I vizi di nullità delle sentenze del giudice tributario – I° parte
di Angelo GinexAi sensi dell’articolo 36 D.Lgs. 546/1992 la sentenza del giudice tributario deve contenere l’indicazione della composizione del collegio, delle parti e dei loro difensori se vi sono; la concisa esposizione dello svolgimento del processo; le richieste delle parti; la succinta esposizione dei motivi in fatto e diritto; il dispositivo.
In alcuni casi l’inosservanza di tali prescrizioni può comportare la nullità, mentre in altri è possibile rimediare alle omissioni o alle errate indicazioni mediante il procedimento di correzione delle sentenze ai sensi dell’articolo 287 c.p.c..
Ad esempio, il difetto di intestazione, la cui prescrizione richiede che la sentenza sia pronunciata in nome del popolo italiano e intestata alla Repubblica italiana, non comporta la nullità della stessa, potendosi rimediare con il procedimento di correzione delle sentenze (Cfr., Cass. sent. n. 550/1985).
Invece, il difetto di indicazione dei componenti del collegio giudicante comporta la nullità della sentenza, qualora la deliberazione sia avvenuta ad opera di giudici diversi rispetto a quelli che hanno partecipato alla discussione o di un numero di giudici inferiore o superiore rispetto al numero legale previsto dalla legge. In tal caso, è possibile far riferimento al verbale d’udienza, per cui, se non è possibile individuare il «terzo componente del collegio» che ha partecipato alla deliberazione, o comunque emerge la presenza di un giudice diverso, la sentenza è nulla (Cfr., Cass. sent. n. 11269/2001).
Per quanto concerne, poi, il difetto di indicazione delle parti e dei difensori, in linea generale, esso non determina la nullità della sentenza, ma è possibile rimediare con il procedimento di correzione delle sentenze.

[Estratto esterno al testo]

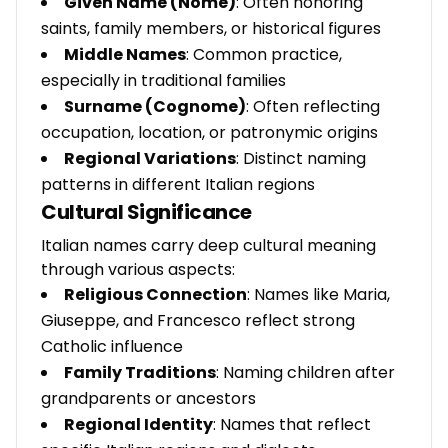
Given Name (Nome)
: Often honoring
saints, family members, or historical figures
Middle Names
: Common practice,
especially in traditional families
Surname (Cognome)
: Often reflecting
occupation, location, or patronymic origins
Regional Variations
: Distinct naming
patterns in different Italian regions
Cultural Significance
Italian names carry deep cultural meaning
through various aspects:
Religious Connection
: Names like Maria,
Giuseppe, and Francesco reflect strong
Catholic influence
Family Traditions
: Naming children after
grandparents or ancestors
Regional Identity
: Names that reflect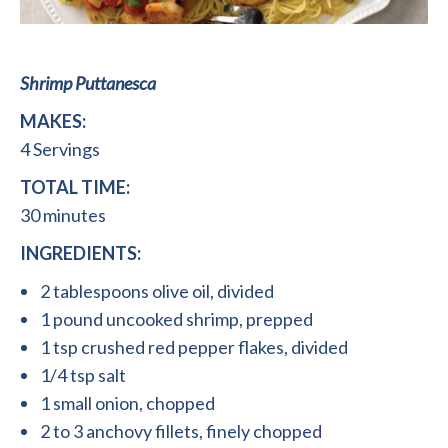
Shrimp Puttanesca
MAKES:
4 Servings
TOTAL TIME:
30 minutes
INGREDIENTS:
2 tablespoons olive oil, divided
1 pound uncooked shrimp, prepped
1 tsp crushed red pepper flakes, divided
1/4 tsp salt
1 small onion, chopped
2 to 3 anchovy fillets, finely chopped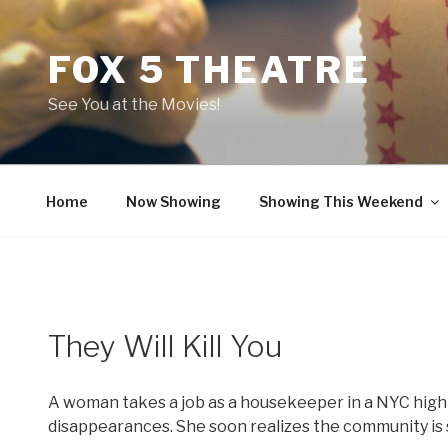
Skip
to
FOX 5 THEATRE
content
See You at the Movies!
Home
Now Showing
Showing This Weekend
They Will Kill You
A woman takes a job as a housekeeper in a NYC high-r
disappearances. She soon realizes the community is 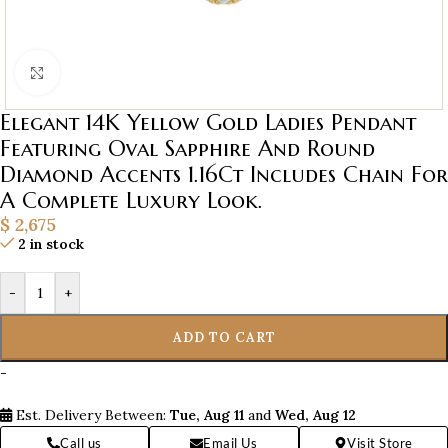
Click to enlarge
Elegant 14K Yellow Gold Ladies Pendant
Featuring Oval Sapphire And Round
Diamond Accents 1.16Ct Includes Chain For
A Complete Luxury Look.
$
2,675
2 in stock
-
+
ADD TO CART
-
Est. Delivery Between:
Tue, Aug 11
and
Wed, Aug 12
Call us
Email Us
Visit Store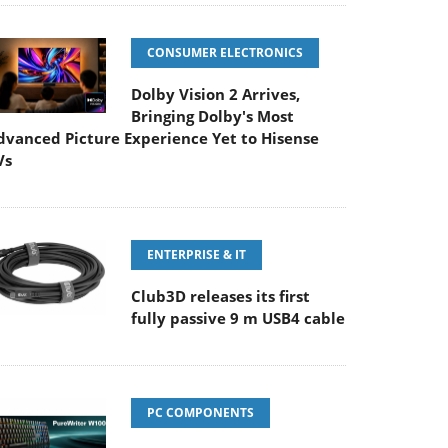
CONSUMER ELECTRONICS
Dolby Vision 2 Arrives,
Bringing Dolby's Most
dvanced Picture Experience Yet to Hisense
Vs
ENTERPRISE & IT
Club3D releases its first
fully passive 9 m USB4 cable
PC COMPONENTS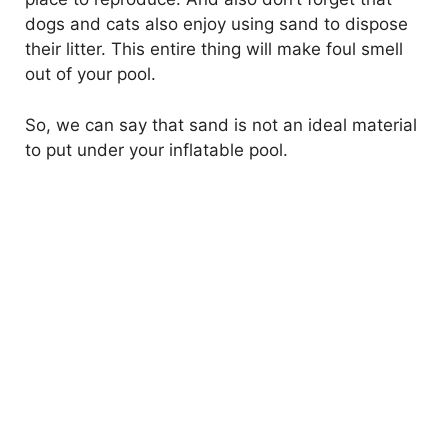
dogs and cats also enjoy using sand to dispose
their litter. This entire thing will make foul smell
out of your pool.
So, we can say that sand is not an ideal material
to put under your inflatable pool.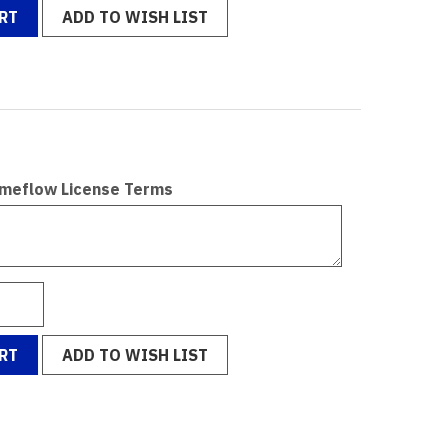
RT
ADD TO WISH LIST
omeflow License Terms
RT
ADD TO WISH LIST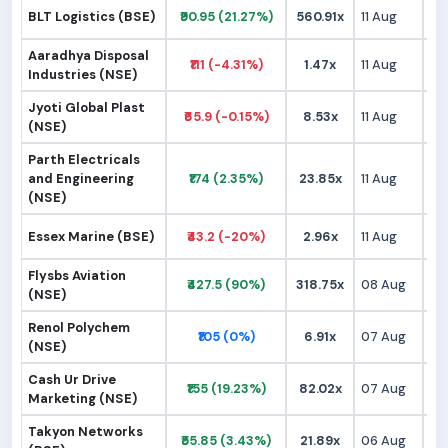
BLT Logistics (BSE)
₹90.95 (21.27%)
560.91x
11 Aug
₹
Aaradhya Disposal
₹111 (-4.31%)
1.47x
11 Aug
₹1
Industries (NSE)
Jyoti Global Plast
₹65.9 (-0.15%)
8.53x
11 Aug
₹
(NSE)
Parth Electricals
and Engineering
₹174 (2.35%)
23.85x
11 Aug
₹1
(NSE)
Essex Marine (BSE)
₹43.2 (-20%)
2.96x
11 Aug
₹
Flysbs Aviation
₹427.5 (90%)
318.75x
08 Aug
₹2
(NSE)
Renol Polychem
₹105 (0%)
6.91x
07 Aug
₹1
(NSE)
Cash Ur Drive
₹155 (19.23%)
82.02x
07 Aug
₹1
Marketing (NSE)
Takyon Networks
₹55.85 (3.43%)
21.89x
06 Aug
₹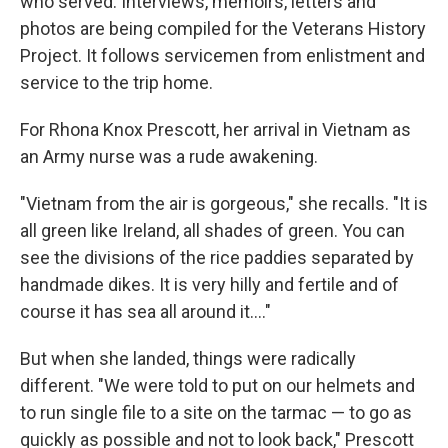
who served. Interviews, memoirs, letters and
photos are being compiled for the Veterans History
Project. It follows servicemen from enlistment and
service to the trip home.
For Rhona Knox Prescott, her arrival in Vietnam as
an Army nurse was a rude awakening.
"Vietnam from the air is gorgeous," she recalls. "It is
all green like Ireland, all shades of green. You can
see the divisions of the rice paddies separated by
handmade dikes. It is very hilly and fertile and of
course it has sea all around it...."
But when she landed, things were radically
different. "We were told to put on our helmets and
to run single file to a site on the tarmac — to go as
quickly as possible and not to look back," Prescott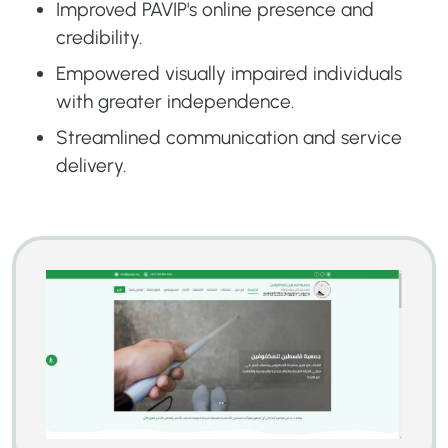
Improved PAVIP's online presence and
credibility.
Empowered visually impaired individuals
with greater independence.
Streamlined communication and service
delivery.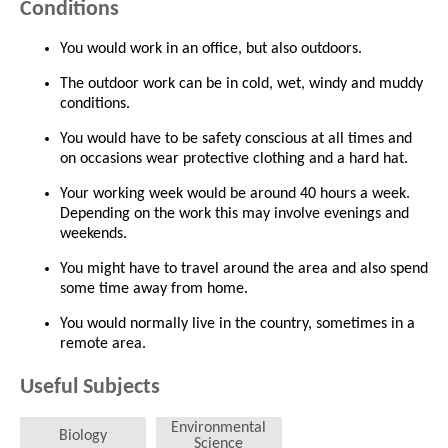
Conditions
You would work in an office, but also outdoors.
The outdoor work can be in cold, wet, windy and muddy
conditions.
You would have to be safety conscious at all times and
on occasions wear protective clothing and a hard hat.
Your working week would be around 40 hours a week.
Depending on the work this may involve evenings and
weekends.
You might have to travel around the area and also spend
some time away from home.
You would normally live in the country, sometimes in a
remote area.
Useful Subjects
Environmental
Biology
Science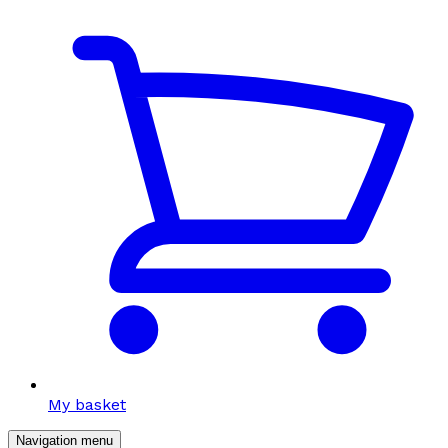
My basket
Navigation menu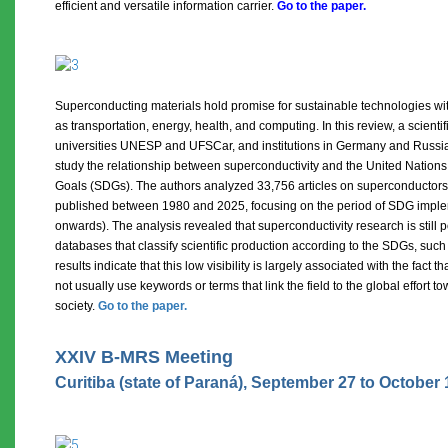
efficient and versatile information carrier
.
Go to the paper.
Superconducting materials hold promise for sustainable technologies wit
as transportation, energy, health, and computing. In this review, a scienti
universities UNESP and UFSCar, and institutions in Germany and Russia,
study the relationship between superconductivity and the United Natio
Goals (SDGs). The authors analyzed 33,756 articles on superconductors 
published between 1980 and 2025, focusing on the period of SDG imple
onwards). The analysis revealed that superconductivity research is still 
databases that classify scientific production according to the SDGs, suc
results indicate that this low visibility is largely associated with the fact
not usually use keywords or terms that link the field to the global effort 
society.
Go to the paper.
XXIV B-MRS Meeting
Curitiba (state of Paraná), September 27 to October 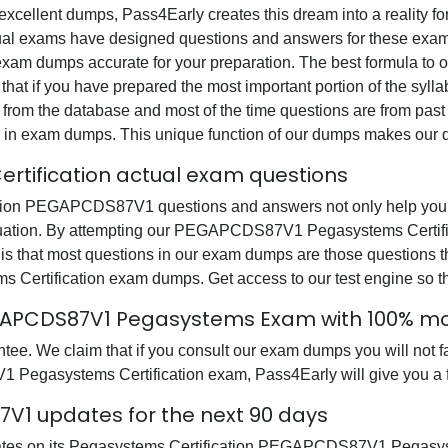
s excellent dumps, Pass4Early creates this dream into a reality f
al exams have designed questions and answers for these exam 
all exam dumps accurate for your preparation. The best formul
at if you have prepared the most important portion of the syllab
 from the database and most of the time questions are from past
ions in exam dumps. This unique function of our dumps makes our 
tification actual exam questions
on PEGAPCDS87V1 questions and answers not only help you in 
tuation. By attempting our PEGAPCDS87V1 Pegasystems Certific
is that most questions in our exam dumps are those questions 
tification exam dumps. Get access to our test engine so t
EGAPCDS87V1 Pegasystems Exam with 100% 
tee. We claim that if you consult our exam dumps you will n
1 Pegasystems Certification exam, Pass4Early will give you a f
1 updates for the next 90 days
pdates on its Pegasystems Certification PEGAPCDS87V1 Pegas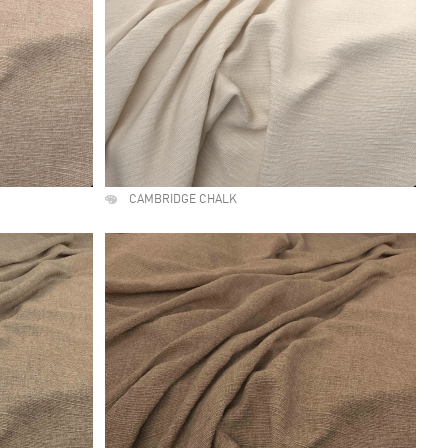
CAMBRIDGE CHALK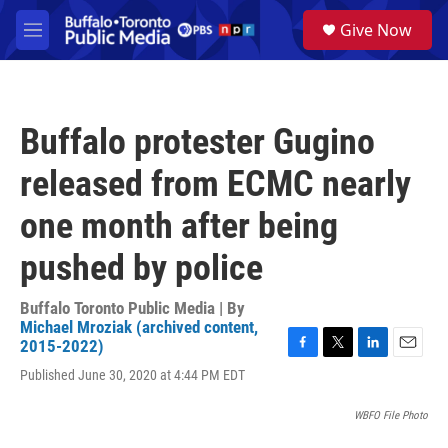
Skip to main content
S
Give Now
e
M
a
e
r
n
c
u
h
Buffalo protester Gugino
u
e
released from ECMC nearly
r
y
one month after being
pushed by police
Buffalo Toronto Public Media | By
Michael Mroziak (archived content,
2015-2022)
F
T
L
E
Published June 30, 2020 at 4:44 PM EDT
a
w
i
m
c
i
n
a
e
t
k
i
WBFO File Photo
b
t
e
l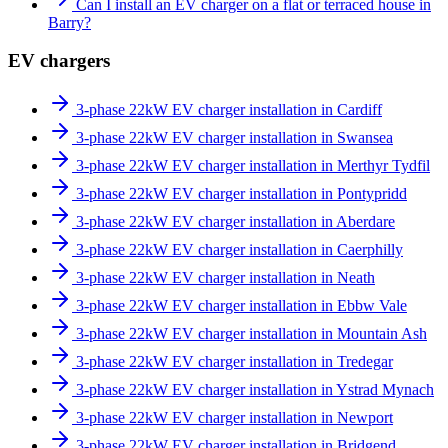
Can I install an EV charger on a flat or terraced house in
Barry?
EV chargers
3-phase 22kW EV charger installation in Cardiff
3-phase 22kW EV charger installation in Swansea
3-phase 22kW EV charger installation in Merthyr Tydfil
3-phase 22kW EV charger installation in Pontypridd
3-phase 22kW EV charger installation in Aberdare
3-phase 22kW EV charger installation in Caerphilly
3-phase 22kW EV charger installation in Neath
3-phase 22kW EV charger installation in Ebbw Vale
3-phase 22kW EV charger installation in Mountain Ash
3-phase 22kW EV charger installation in Tredegar
3-phase 22kW EV charger installation in Ystrad Mynach
3-phase 22kW EV charger installation in Newport
3-phase 22kW EV charger installation in Bridgend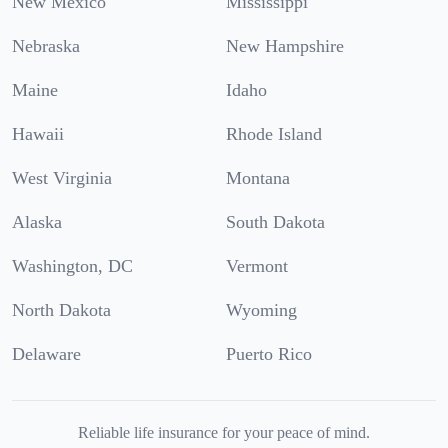
New Mexico
Mississippi
Nebraska
New Hampshire
Maine
Idaho
Hawaii
Rhode Island
West Virginia
Montana
Alaska
South Dakota
Washington, DC
Vermont
North Dakota
Wyoming
Delaware
Puerto Rico
Reliable life insurance for your peace of mind.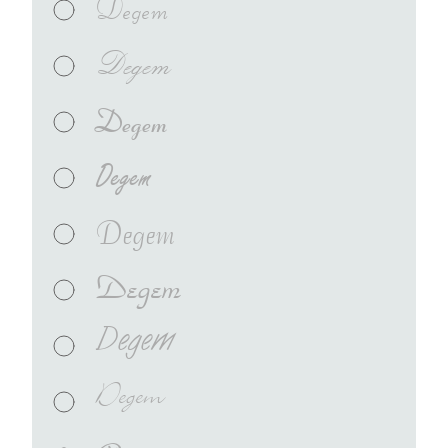
Degem
Degem
Degem
Degem
Degem
Degem
Degem
Degem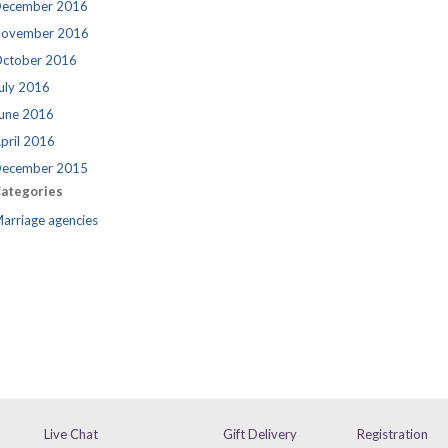
ecember 2016
ovember 2016
ctober 2016
uly 2016
une 2016
pril 2016
ecember 2015
ategories
arriage agencies
Live Chat
Gift Delivery
Registration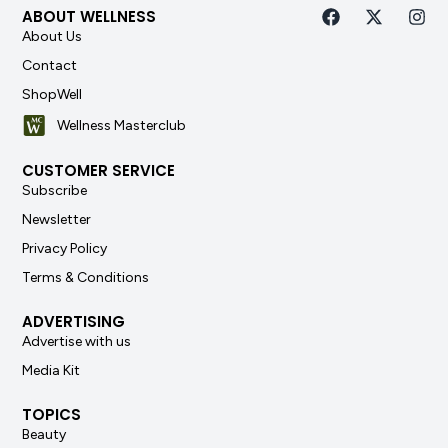
ABOUT WELLNESS
About Us
Contact
ShopWell
Wellness Masterclub
CUSTOMER SERVICE
Subscribe
Newsletter
Privacy Policy
Terms & Conditions
ADVERTISING
Advertise with us
Media Kit
TOPICS
Beauty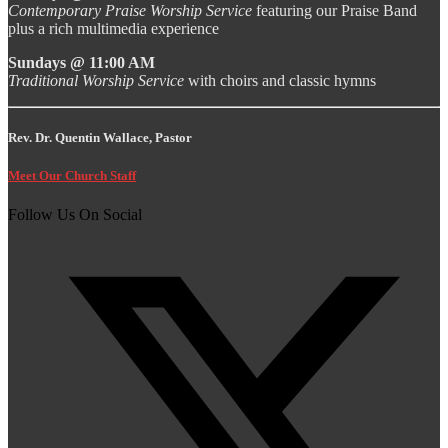
Contemporary Praise Worship Service
featuring our Praise Band
plus a rich multimedia experience
Sundays @ 11:00 AM
Traditional Worship Service
with choirs and classic hymns
Rev. Dr. Quentin Wallace, Pastor
Meet Our Church Staff
Follow Us On Social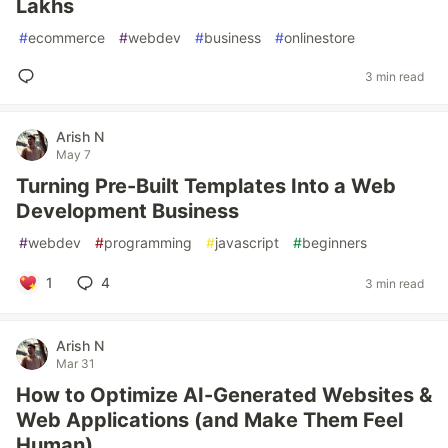
Lakhs
#
ecommerce
#
webdev
#
business
#
onlinestore
3 min read
Arish N
May 7
Turning Pre-Built Templates Into a Web
Development Business
#
webdev
#
programming
#
javascript
#
beginners
1
4
3 min read
Arish N
Mar 31
How to Optimize AI-Generated Websites &
Web Applications (and Make Them Feel
Human)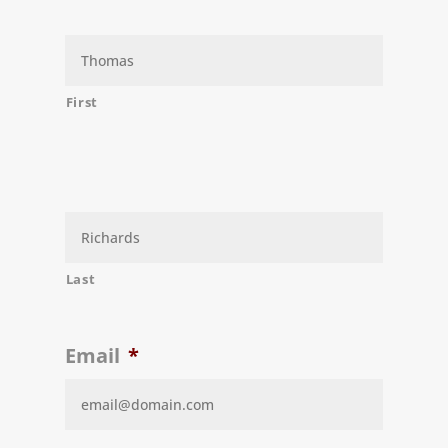
First
Last
Email
*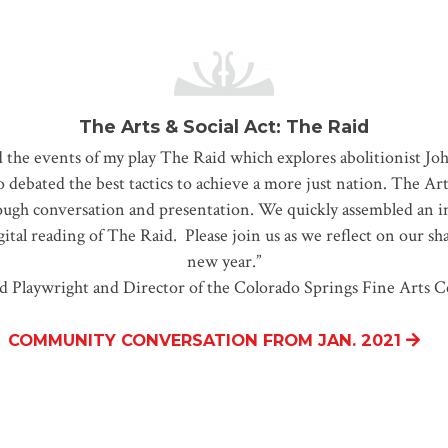
The Arts & Social Act: The Raid
d the events of my play The Raid which explores abolitionist Joh
ebated the best tactics to achieve a more just nation. The Arts
ough conversation and presentation. We quickly assembled an im
ital reading of The Raid. Please join us as we reflect on our sh
new year.”
d Playwright and Director of the Colorado Springs Fine Arts C
COMMUNITY CONVERSATION FROM JAN. 2021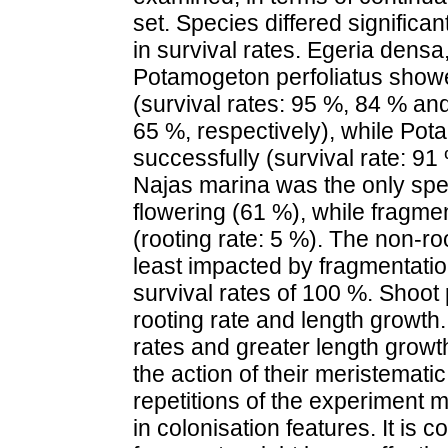
set. Species differed significan
in survival rates. Egeria dens
Potamogeton perfoliatus showe
(survival rates: 95 %, 84 % an
65 %, respectively), while Pot
successfully (survival rate: 91
Najas marina was the only spe
flowering (61 %), while fragmen
(rooting rate: 5 %). The non-
least impacted by fragmentatio
survival rates of 100 %. Shoot 
rooting rate and length growth
rates and greater length growt
the action of their meristematic
repetitions of the experiment 
in colonisation features. It is 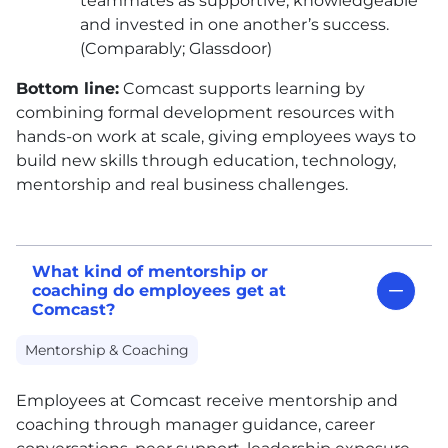
teammates as supportive, knowledgeable
and invested in one another’s success.
(Comparably; Glassdoor)
Bottom line:
Comcast supports learning by
combining formal development resources with
hands-on work at scale, giving employees ways to
build new skills through education, technology,
mentorship and real business challenges.
What kind of mentorship or
coaching do employees get at
Comcast?
Mentorship & Coaching
Employees at Comcast receive mentorship and
coaching through manager guidance, career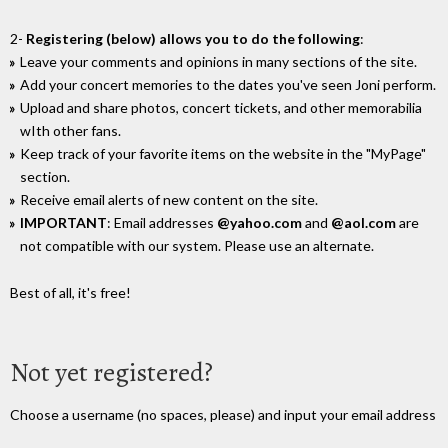
2-
Registering (below) allows you to do the following
:
Leave your comments and opinions in many sections of the site.
Add your concert memories to the dates you've seen Joni perform.
Upload and share photos, concert tickets, and other memorabilia
wIth other fans.
Keep track of your favorite items on the website in the "MyPage"
section.
Receive email alerts of new content on the site.
IMPORTANT
: Email addresses
@yahoo.com
and
@aol.com
are
not compatible with our system. Please use an alternate.
Best of all, it's free!
Not yet registered?
Choose a username (no spaces, please) and input your email address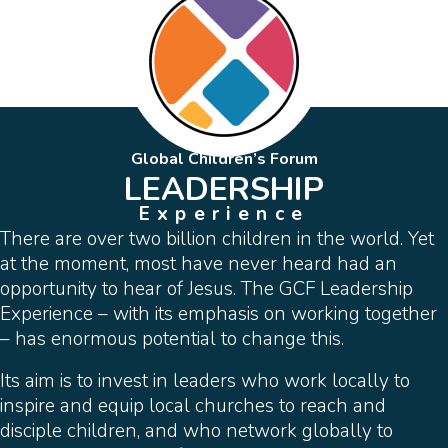
Global Children’s Forum
LEADERSHIP
Experience
There are over two billion children in the world. Yet
at the moment, most have never heard had an
opportunity to hear of Jesus. The GCF Leadership
Experience – with its emphasis on working together
– has enormous potential to change this.
Its aim is to invest in leaders who work locally to
inspire and equip local churches to reach and
disciple children, and who network globally to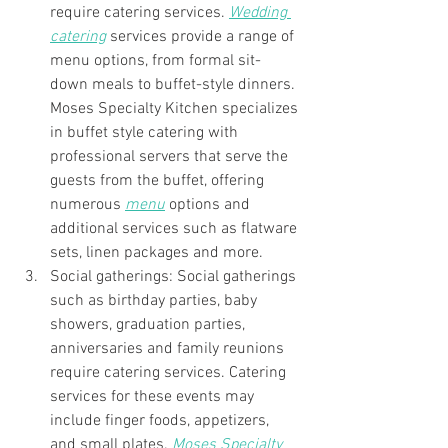
require catering services. 
Wedding 
catering
 services provide a range of 
menu options, from formal sit-
down meals to buffet-style dinners. 
Moses Specialty Kitchen specializes 
in buffet style catering with 
professional servers that serve the 
guests from the buffet, offering 
numerous 
menu
 options and 
additional services such as flatware 
sets, linen packages and more. 
Social gatherings: Social gatherings 
such as birthday parties, baby 
showers, graduation parties, 
anniversaries and family reunions 
require catering services. Catering 
services for these events may 
include finger foods, appetizers, 
and small plates. 
Moses Specialty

Più nel dettaglio, è stato chiarito sia che la nullità della sentenza non si verifica a condizione che dalla sentenza e dagli atti processuali sia possibile desumere con certezza di quale errore si tratti (Cfr., Cass. sent. n. 5850/2002), sia che essa si verifica solo quando c’è stata una violazione effettiva del contraddittorio, di cui può costituire sintomo la mancata indicazione delle parti (Cfr., Cass. sent. n. 8782/2001).
In caso di mancata concisa esposizione dello svolgimento del processo, si ha nullità della sentenza solo se tale omissione impedisca totalmente di individuare il thema decidendum e le ragioni che stanno a fondamento del dispositivo (Cfr., Cass. sent. n. 27356/2013), nonché gli elementi di fatto considerati o presupposti nella pronuncia (Cfr., Cass. sent. n. 6660/2006).
La mancata indicazione delle richieste delle parti non comporta la nullità della pronuncia, a meno che tale omissione non abbia inciso concretamente sull’attività del giudice, nel senso di averne comportato un’omissione oppure un difetto di motivazione (Cfr., Cass. sent. n. 4208/2007).
Con riferimento al difetto di motivazione occorre operare innanzitutto una distinzione tra pronuncia di primo e secondo grado. Nel giudizio di appello tale vizio non assume molta rilevanza in ottica difensiva, in quanto non condurrà ad una nullità del processo, essendo sostituita la pronuncia di primo grado da quella del giudice di appello.
Al contrario, nel giudizio di cassazione il difetto di motivazione della sentenza costituisce una nullità processuale che, se del caso, potrebbe condurre alla cassazione con rinvio della sentenza ad altra sezione della Commissione tributaria regionale.
Sotto tale profilo, è stata dichiarata la nullità della sentenza dotata di motivazione apparente, vizio configurabile nella ipotesi in cui il giudice di merito ometta del tutto l’indicazione degli elementi da cui ha tratto il proprio convincimento, ovvero li indichi senza compierne alcuna approfondita disamina logica e giuridica (Cfr., Cass. ord. n. 11437/2014).
È stato altresì affermato che la sentenza è nulla ove il giudice non dia atto dei motivi delle parti, così mancando la possibilità di ritenere che essi siano stati valutati (Cfr., Cass. sent. n. 16612/2015), ancorché l’eventuale copia-incolla, comunque, non garantirebbe un’operazione di valutazione critica.
Ancor più recentemente, è stata sancita la nullità della sentenza che si è limitata a riportare delle massime generiche senza alcun riferimento al caso di specie e a fare delle affermazioni ancor più generiche e vaghe nonché stereotipate, cosicché la motivazione, sebbene formalmente presente, ben può dirsi apparente e incomprensibile e quindi, in ultima analisi, assente perché ad un’enunciazione delle massime ritenute applicabili non è seguita la puntuale disamina del caso di specie, rendendo così impossibile la comprensione della ratio decidendi (Cfr., Cass. ord. n. 25732/2019).